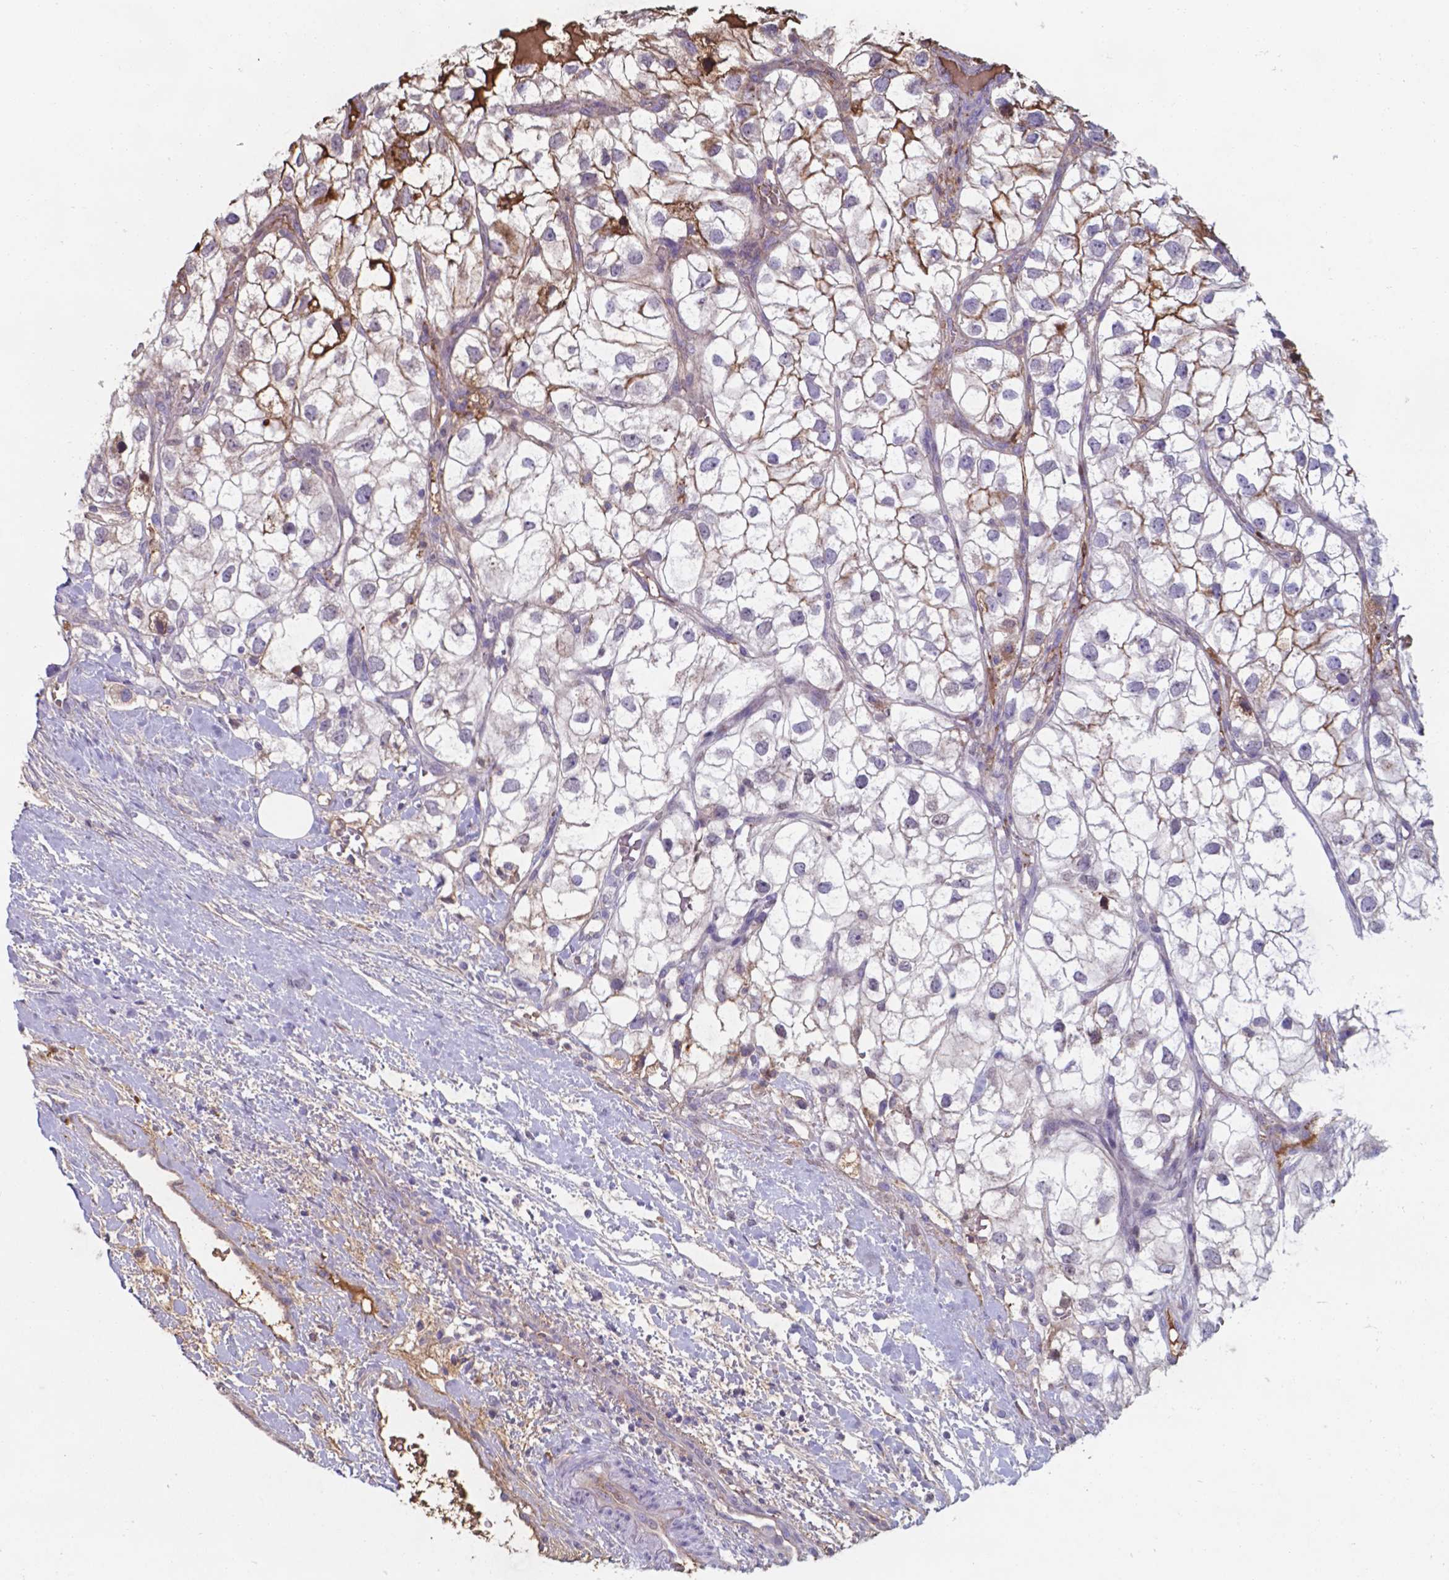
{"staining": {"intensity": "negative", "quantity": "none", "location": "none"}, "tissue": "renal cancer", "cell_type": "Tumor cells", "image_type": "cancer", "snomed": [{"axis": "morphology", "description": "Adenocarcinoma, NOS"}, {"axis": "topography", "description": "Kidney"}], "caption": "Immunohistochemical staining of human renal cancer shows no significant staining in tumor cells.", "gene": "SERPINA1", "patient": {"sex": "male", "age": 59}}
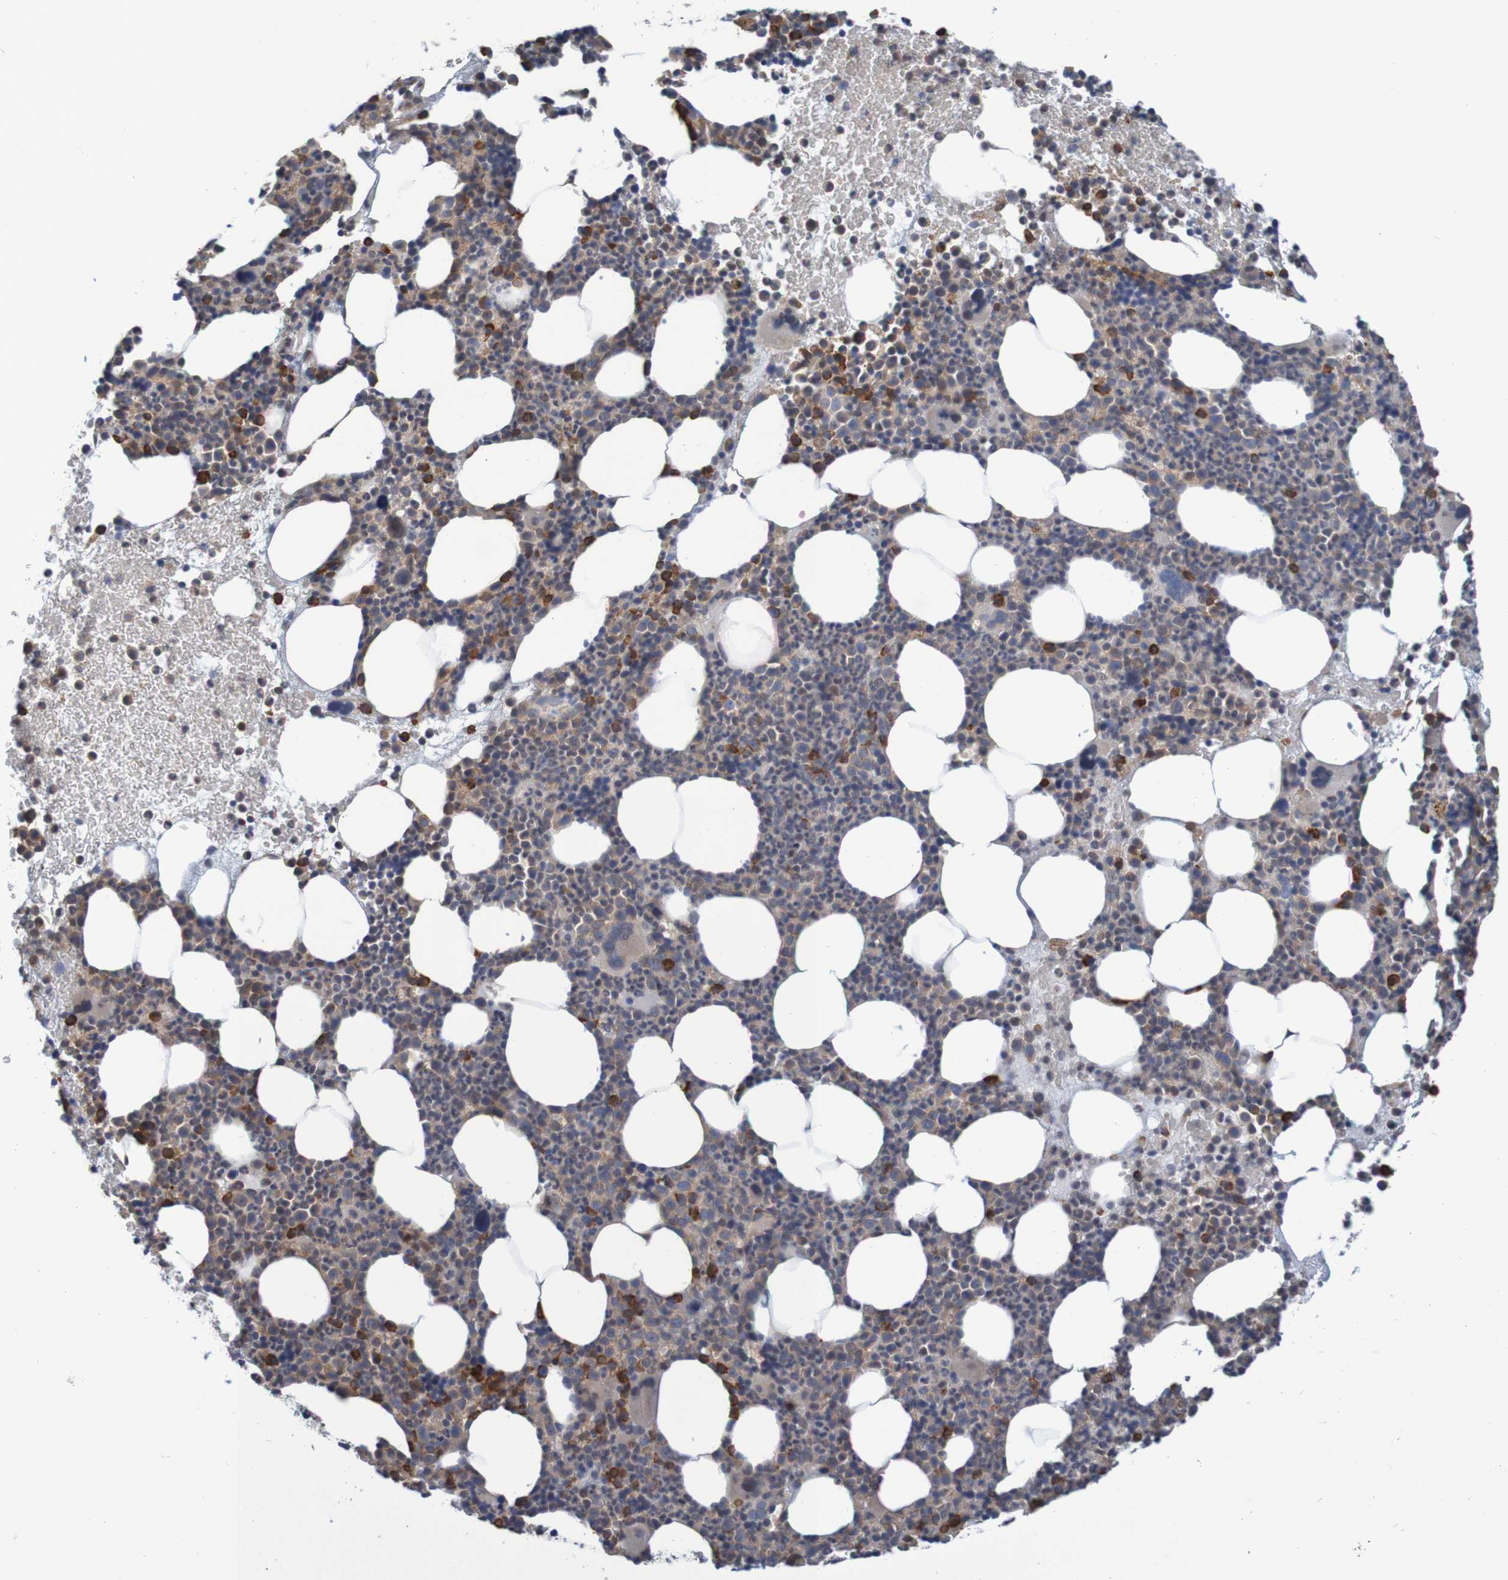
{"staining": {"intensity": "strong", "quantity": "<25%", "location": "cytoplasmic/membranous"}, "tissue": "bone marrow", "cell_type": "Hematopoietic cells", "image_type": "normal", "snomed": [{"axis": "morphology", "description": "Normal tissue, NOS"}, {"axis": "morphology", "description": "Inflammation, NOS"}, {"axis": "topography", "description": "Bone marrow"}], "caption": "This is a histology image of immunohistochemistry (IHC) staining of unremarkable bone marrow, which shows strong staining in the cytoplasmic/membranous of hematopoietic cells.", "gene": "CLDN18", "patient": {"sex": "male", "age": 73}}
* * *
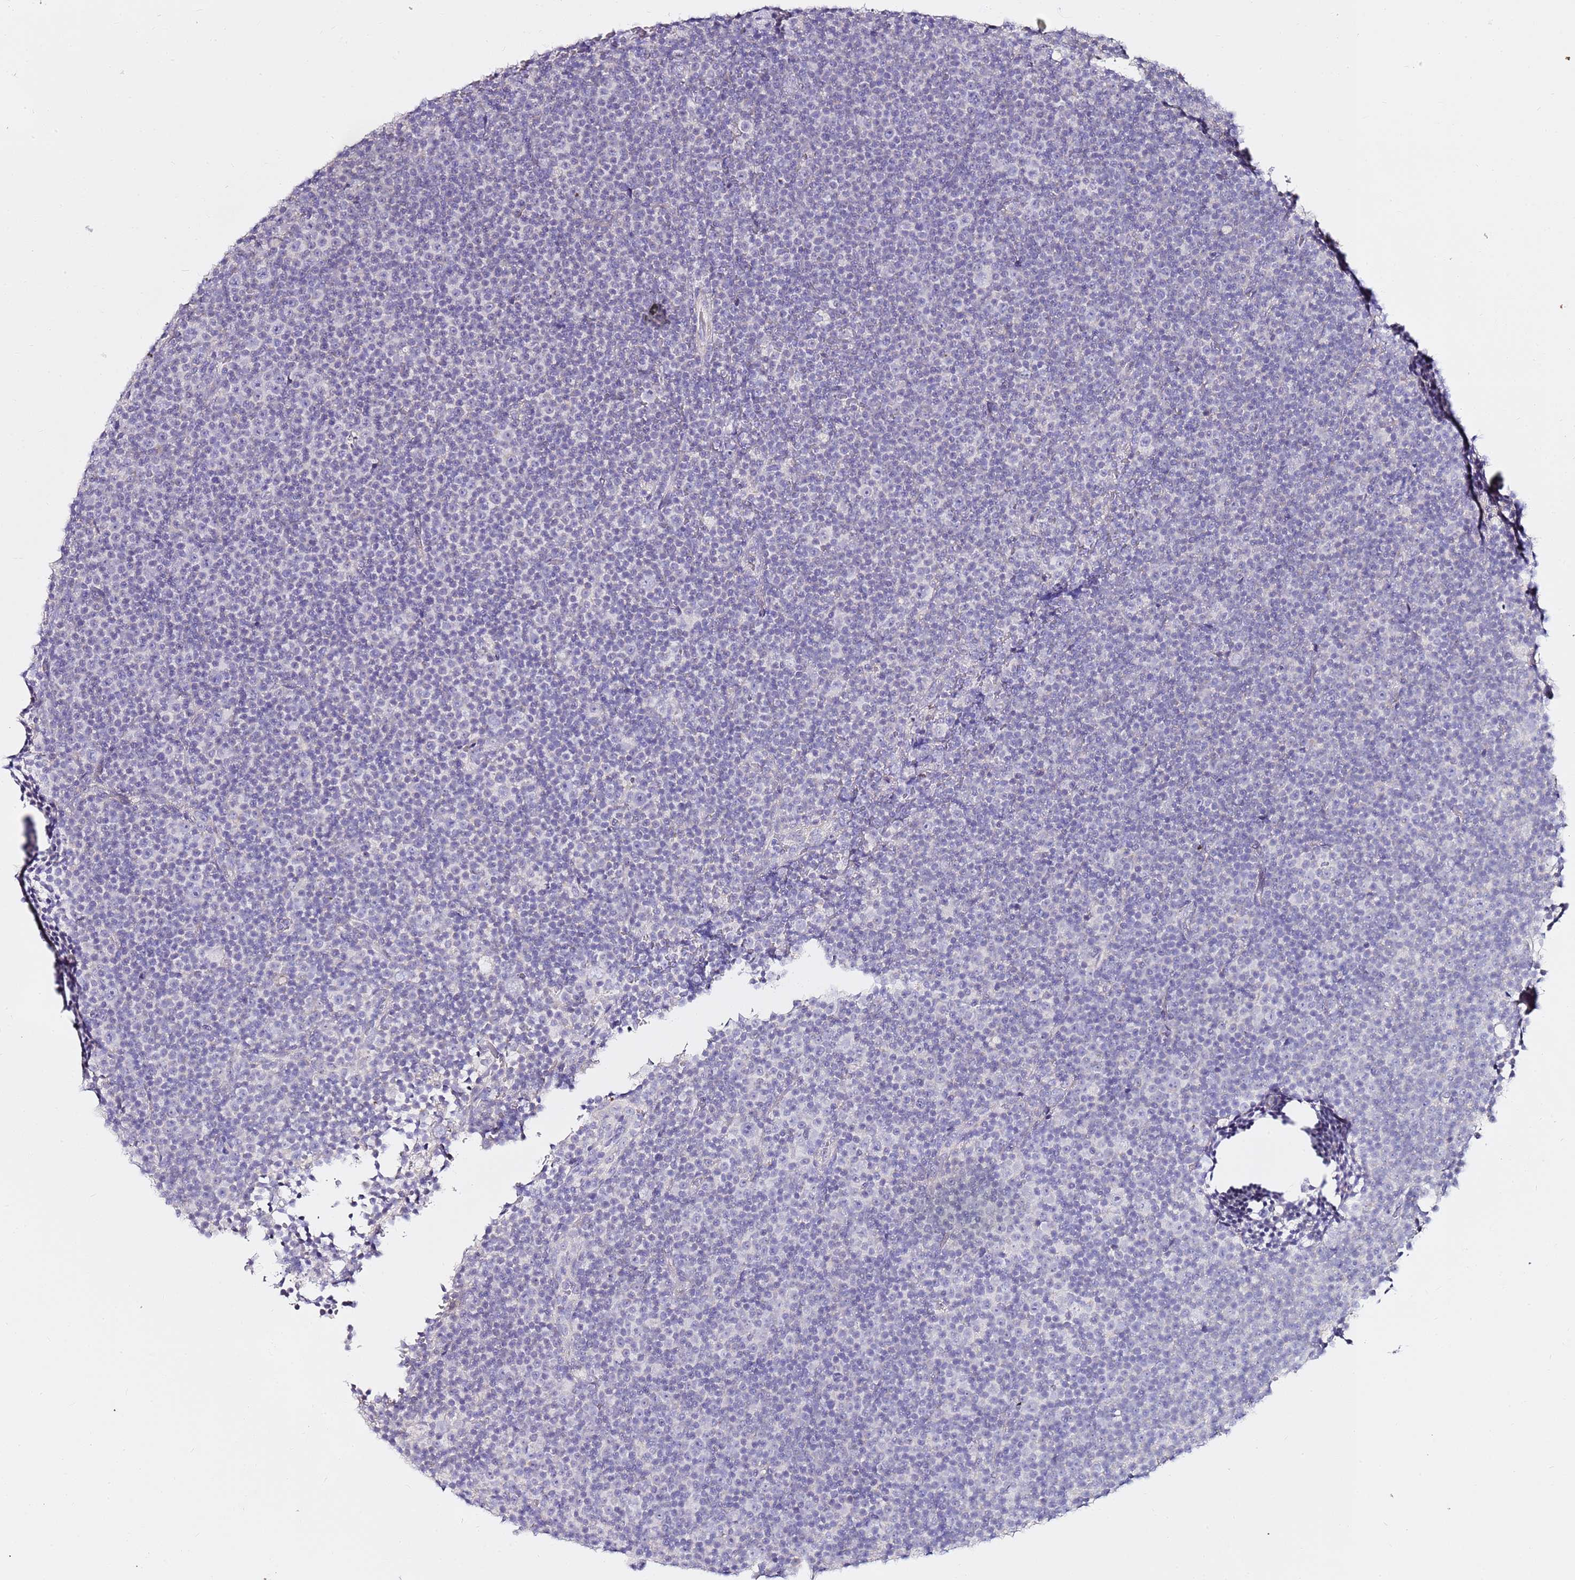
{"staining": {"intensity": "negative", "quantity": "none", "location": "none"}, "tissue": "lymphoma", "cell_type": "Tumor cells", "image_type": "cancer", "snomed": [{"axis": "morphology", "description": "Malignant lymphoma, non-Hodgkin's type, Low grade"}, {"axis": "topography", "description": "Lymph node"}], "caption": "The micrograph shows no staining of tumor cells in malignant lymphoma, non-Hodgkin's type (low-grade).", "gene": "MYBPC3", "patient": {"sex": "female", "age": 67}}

→ EXERCISE BRIEF
Check each line in the records above for the word "cancer". Return those that have it.

→ SOLUTION FOR THIS TASK
{"staining": {"intensity": "negative", "quantity": "none", "location": "none"}, "tissue": "renal cancer", "cell_type": "Tumor cells", "image_type": "cancer", "snomed": [{"axis": "morphology", "description": "Adenocarcinoma, NOS"}, {"axis": "topography", "description": "Kidney"}], "caption": "Immunohistochemical staining of human renal cancer shows no significant staining in tumor cells.", "gene": "SERPINA1", "patient": {"sex": "male", "age": 59}}
{"staining": {"intensity": "negative", "quantity": "none", "location": "none"}, "tissue": "lymphoma", "cell_type": "Tumor cells", "image_type": "cancer", "snomed": [{"axis": "morphology", "description": "Malignant lymphoma, non-Hodgkin's type, Low grade"}, {"axis": "topography", "description": "Lymph node"}], "caption": "The micrograph shows no staining of tumor cells in malignant lymphoma, non-Hodgkin's type (low-grade).", "gene": "MYBPC3", "patient": {"sex": "female", "age": 67}}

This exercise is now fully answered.